The biggest part of this work was developed during the residence period at AIR InSilo (Hollabrunn, Austria) between February 13 and March 18, 2024. Jovana based her research on the ‘crosswords’ between the thoughts and sentences around work, which shape our values of work and our need to create, and the ones that restrain us and keep us in a pointless workaholic state of mind. Furthermore, it explores the virtues of leisure, often regarded as the contrary of work; it should bring quality to life, as the time when we can reassess the reasons why and what we are doing, but is more and more gnawed away by a social demand for self-optimization through fitness and wellness, which again serve to enhance our productivity. The research was done through reading and interviews with local artists, starting from the Serbian diaspora, on the topic. The research outcomes are rendered as a final big-scale ‘crossword’ displaying the interwoven imprint of work (un)conditioning our individual and collective mindsets – in the form of a physical flag with selected and sewn keywords and expressions of labour, excerpted from the interviews*.
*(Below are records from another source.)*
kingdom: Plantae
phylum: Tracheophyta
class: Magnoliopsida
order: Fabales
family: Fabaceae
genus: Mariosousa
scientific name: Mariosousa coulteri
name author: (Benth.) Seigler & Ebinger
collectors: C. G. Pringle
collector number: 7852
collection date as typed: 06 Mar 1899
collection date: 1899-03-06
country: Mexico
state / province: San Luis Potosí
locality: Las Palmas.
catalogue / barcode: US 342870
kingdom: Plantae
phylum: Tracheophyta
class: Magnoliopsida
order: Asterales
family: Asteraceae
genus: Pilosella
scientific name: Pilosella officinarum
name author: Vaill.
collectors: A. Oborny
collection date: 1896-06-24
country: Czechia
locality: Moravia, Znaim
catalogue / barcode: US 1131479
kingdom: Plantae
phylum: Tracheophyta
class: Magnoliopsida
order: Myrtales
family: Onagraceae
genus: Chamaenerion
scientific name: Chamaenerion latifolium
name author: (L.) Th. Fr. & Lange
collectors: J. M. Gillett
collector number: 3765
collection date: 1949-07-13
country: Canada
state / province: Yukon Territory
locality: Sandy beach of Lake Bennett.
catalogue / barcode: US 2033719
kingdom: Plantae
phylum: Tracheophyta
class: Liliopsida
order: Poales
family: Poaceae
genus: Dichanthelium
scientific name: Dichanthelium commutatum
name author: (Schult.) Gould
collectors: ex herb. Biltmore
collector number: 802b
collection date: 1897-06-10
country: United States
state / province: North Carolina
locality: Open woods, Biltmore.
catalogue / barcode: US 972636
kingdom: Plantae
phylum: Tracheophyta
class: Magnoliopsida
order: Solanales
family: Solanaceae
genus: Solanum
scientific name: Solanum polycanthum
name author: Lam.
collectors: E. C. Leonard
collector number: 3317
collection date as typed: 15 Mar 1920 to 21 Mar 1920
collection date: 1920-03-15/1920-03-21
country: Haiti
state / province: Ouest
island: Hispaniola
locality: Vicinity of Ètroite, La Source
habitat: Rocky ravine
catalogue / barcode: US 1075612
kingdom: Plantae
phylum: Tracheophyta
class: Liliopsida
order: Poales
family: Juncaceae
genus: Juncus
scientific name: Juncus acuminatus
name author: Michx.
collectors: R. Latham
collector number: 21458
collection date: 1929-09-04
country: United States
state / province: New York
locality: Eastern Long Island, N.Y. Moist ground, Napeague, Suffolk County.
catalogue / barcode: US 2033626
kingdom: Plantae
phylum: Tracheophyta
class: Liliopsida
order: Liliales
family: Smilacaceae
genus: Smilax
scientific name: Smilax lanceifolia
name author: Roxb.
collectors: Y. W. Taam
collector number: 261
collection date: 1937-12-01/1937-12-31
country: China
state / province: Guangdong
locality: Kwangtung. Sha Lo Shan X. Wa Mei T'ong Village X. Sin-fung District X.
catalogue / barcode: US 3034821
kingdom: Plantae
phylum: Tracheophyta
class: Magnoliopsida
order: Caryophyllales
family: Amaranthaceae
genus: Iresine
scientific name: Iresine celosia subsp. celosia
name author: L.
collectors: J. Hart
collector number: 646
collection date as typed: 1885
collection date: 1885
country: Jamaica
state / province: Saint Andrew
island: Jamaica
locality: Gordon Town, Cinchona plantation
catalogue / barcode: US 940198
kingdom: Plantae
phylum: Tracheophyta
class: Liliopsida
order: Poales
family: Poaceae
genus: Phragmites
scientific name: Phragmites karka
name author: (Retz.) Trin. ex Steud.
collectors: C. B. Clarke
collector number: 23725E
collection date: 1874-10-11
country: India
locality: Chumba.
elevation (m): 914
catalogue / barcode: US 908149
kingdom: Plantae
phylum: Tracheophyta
Jovana Blagojević and Ksenia Yurkova and Martin Breindl (AIR inSilo)



People with whom I had conversations – interviews, from which the sentences on the ‘flag’ are derived: my mother, my father, Dejan Kaluđerović, Elet, Erwin Wurm, Jelisaveta Rapaić, Ksenija Erjavec, Miroslav Mandić, Sanja Anđelković, Željka Aleksić.

People who helped in the realisation of the flag: Kaja Ćirilović, Anita Spasenović, Ksenija Erjavec, Hemnalina Miresković, my mother, Ratka Marić, Sun Mandić, Zoka Ignjatov.

Video works are recorded during the residency and in it`s space – AIR InSilo. They are made using the site-specific installation of a previous artist, Emirhan Akin.

*There are also a few derived from Bertrand Russell’s In Praise of Idleness, one by Chat GPT and another from a money cheat code from Sims – motherlode (meaning in English: something that supplies a very large amount of a supply, quality, etc. that you want).